◆ **Verilen metin**

◇ ◇ ◇ ◇ ◇

17 Şubat 2025 Pazartesi

AYRINTI MAGAZİNDE GİZLİDİR

 


Bu hafta sonu Almanya’da erken seçim var. Anketlerde Alice Weidel’in başkanlığını yaptığı neo faşist AfD yüzde 20’yle ikinci parti görünüyor.

 

Dünkü Bild gazetesi röportajda Alice Weidel’a ilginç bir soru sormuş:

“Almanya’ya başbakan olmak istiyorsunuz, eğer bu gerçekleşirse İsviçre’de yaşayan ailenizle Almanya’ya taşınacak mısınız?”

 

İçimden allah allah dedim, Avrupa Birliğini dağıtmak isteyen milliyetçi bir kadının ailesi İsviçre’de yaşıyor, ne iş? Henüz sorunun şaşkınlığını üzerimden atamadan Alice Weidel’ın soruya cevabı beni iyice afallattı:

 

“Ben bu ülkeye hizmet etmek istiyorum. Ve benim harika karım İsviçreli ve İsviçre'de kalıyor. Şu ana kadar böyle. Ve buna uygun olarak, insanların bu konuyla çok daha az ilgilenmelerini isterim."

◇ ◇ ◇ ◇ ◇

◆ **Ham veriler**

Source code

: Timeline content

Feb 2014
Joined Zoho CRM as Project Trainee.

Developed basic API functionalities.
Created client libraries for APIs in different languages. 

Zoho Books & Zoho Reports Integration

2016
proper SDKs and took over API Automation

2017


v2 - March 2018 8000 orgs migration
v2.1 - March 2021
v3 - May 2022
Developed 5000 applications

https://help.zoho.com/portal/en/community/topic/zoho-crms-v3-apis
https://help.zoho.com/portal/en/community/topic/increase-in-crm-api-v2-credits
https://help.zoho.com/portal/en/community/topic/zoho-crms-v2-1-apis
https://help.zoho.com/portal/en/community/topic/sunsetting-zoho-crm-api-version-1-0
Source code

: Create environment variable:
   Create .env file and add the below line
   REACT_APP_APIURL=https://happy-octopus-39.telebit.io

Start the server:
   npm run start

◇ ◇ ◇ ◇ ◇

◆ **Çözülecek görevler**
1 > Alice Weidel hakkındaki yazıda adı geçen parti, gazete ve benzeri kuruluşların hepsini sırala.
2 > Alice Weidel hakkındaki yazıyı son cümlesinden sonra sürdür.

◆ **Sıralı cevaplar**
1 > AfD, Bild gazetesi, Avrupa Birliği

2 >
Weidel’in telkininin benim üzerimde geçerli bir etkisi olmadı tabi. Aksine onun özel yaşamıyla daha çok ilgileniyorum. Neo faşist bir lider kadın, eşi için ‘benim harika karım’ diyorsa nasıl ilgilenmem. Yadırgıyorum ama olumlu bir anlamı da var bunun. Sanki neo faşist imajını cinselliğiyle yumuşatan bir şey. Cinsel tercihini cesurca söylemesinin beni yanıltmaması için yine de ihtiyatlıyım.

 

Ama bir faşist, bir muhafazakâr, veya bir sağcı cinsellik konusunda her zaman ikiyüzlüdür. Cinsellik deyince solcular da az iki yüzlü sayılmazlar. Şunu genelde diye tüm insanlar için söyleyeyim de kurtulayım: Evet, insanlar cinsellik konusunda her zaman ikiyüzlüdür. (Kimsenin özel hayatı bizi ilgilendirmez sözü bu paylaşılmış ikiyüzlülüğün kamusal savunmasıdır ve başka bir ikiyüzlülüktür.)

 

Konumuz neo faşist Alice Weidel’ın ikiyüzlülüğü. Somut.

 

Biraz araştırdım.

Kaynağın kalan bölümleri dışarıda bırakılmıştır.